ドイツ統合後の老若男女それぞれの日常を切り取った秀作です。舞台は旧ドイツトラック輸送公社から巨大スーパーへと転身を遂げ、そこで働く名もなき人たちの人生である。
冒頭の映像。曇り多き空の下、夕暮れ近き陰鬱な野原が映される。いい写真だ。彼らの心情を象徴しているのだろう。
この映画の大半はこのスーパーで働くバックヤードを実にしつこく描き込む。働くことの退屈感、繰り返しがそこにある。しかし、何をも生まないようでいてしっかりと根無し草のひとたちを結び付けている何かがそこにはあります。

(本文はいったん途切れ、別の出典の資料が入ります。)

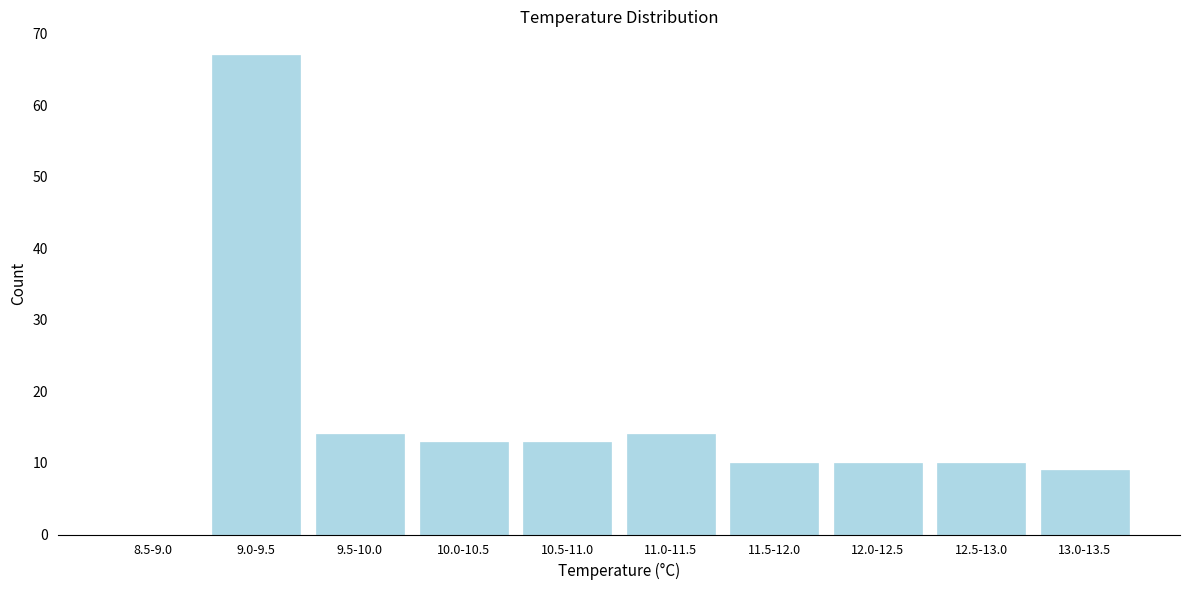

Reading left to right, list all the values displayed in this chart.

8.5-9.0=0	9.0-9.5=67	9.5-10.0=14	10.0-10.5=13	10.5-11.0=13	11.0-11.5=14	11.5-12.0=10	12.0-12.5=10	12.5-13.0=10	13.0-13.5=9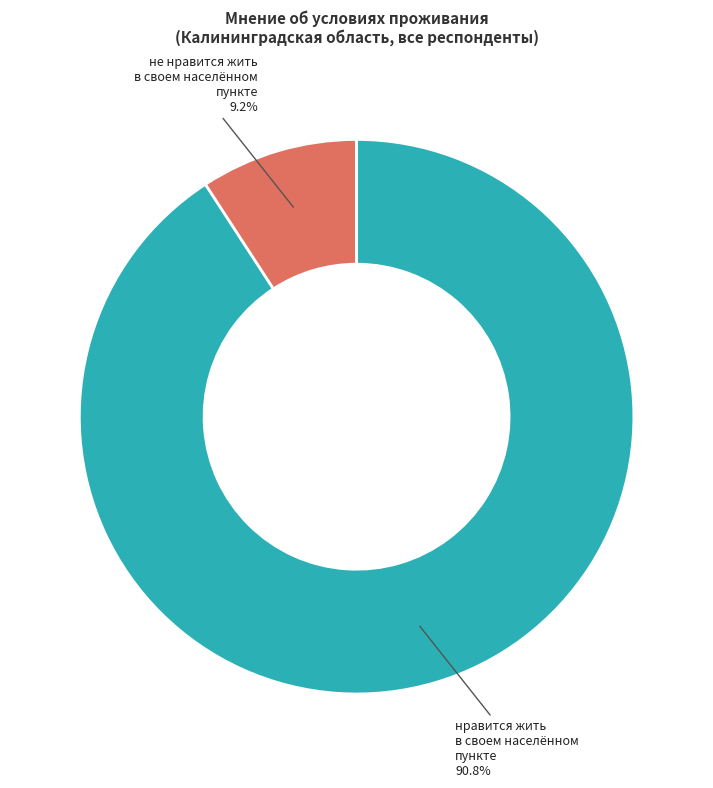

Is there any slice that represents more than half of the pie?

Yes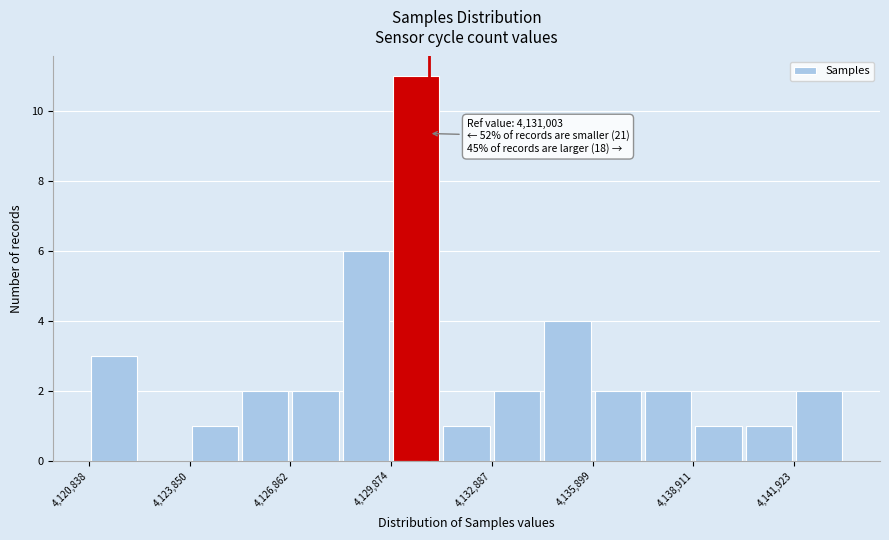

Read against the x-axis, roughly where is the centre of the tallest bar?

4130500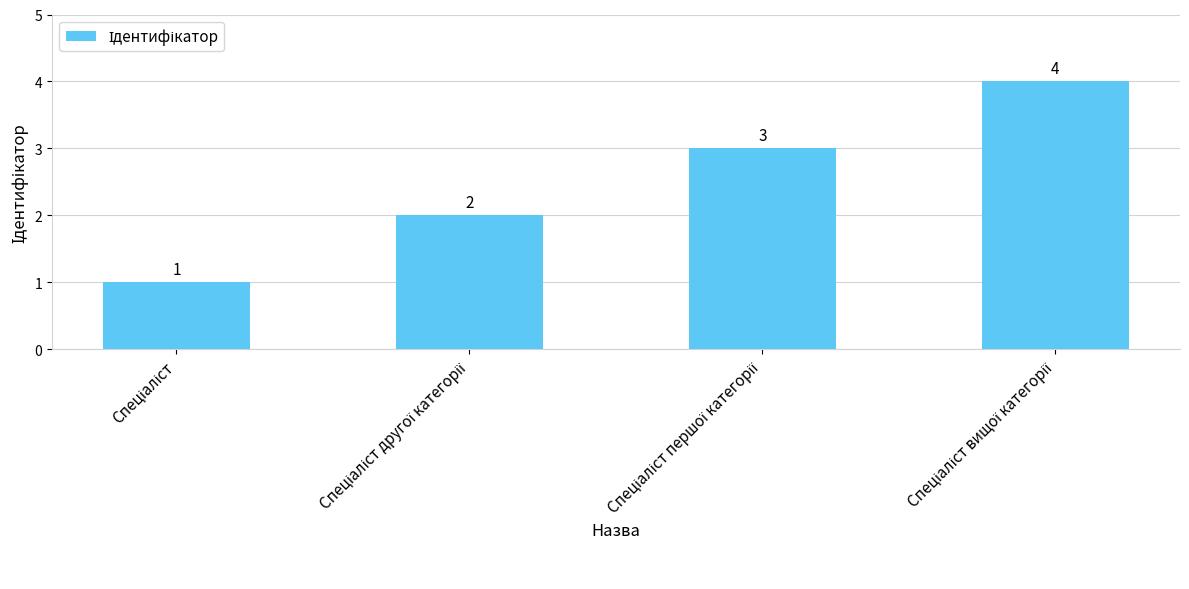

What is the greatest value displayed?

4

淡い恋もし、諦めもするがそれでも青年は前を進んで生きる。淡々とした終わりだ。
けれど誰もが、急に自死して果てる同僚の死がこの映画のしこりとなって残るだろう。東ドイツ時代に青年時代を送った人間が、統合という時代について行けず、果ててゆく実態。実に淡い色調で描かれた彼らの日常に重い警鐘が鳴り響くのである。
でも、こればかりは、日本人である我に理解するすべのないことも一方で感じてしまう。
映画自体はカウリスマキからユーモアとエスプリをはぎ取ったらこんな感じになるかなあ、なかなかいい味わいがあります。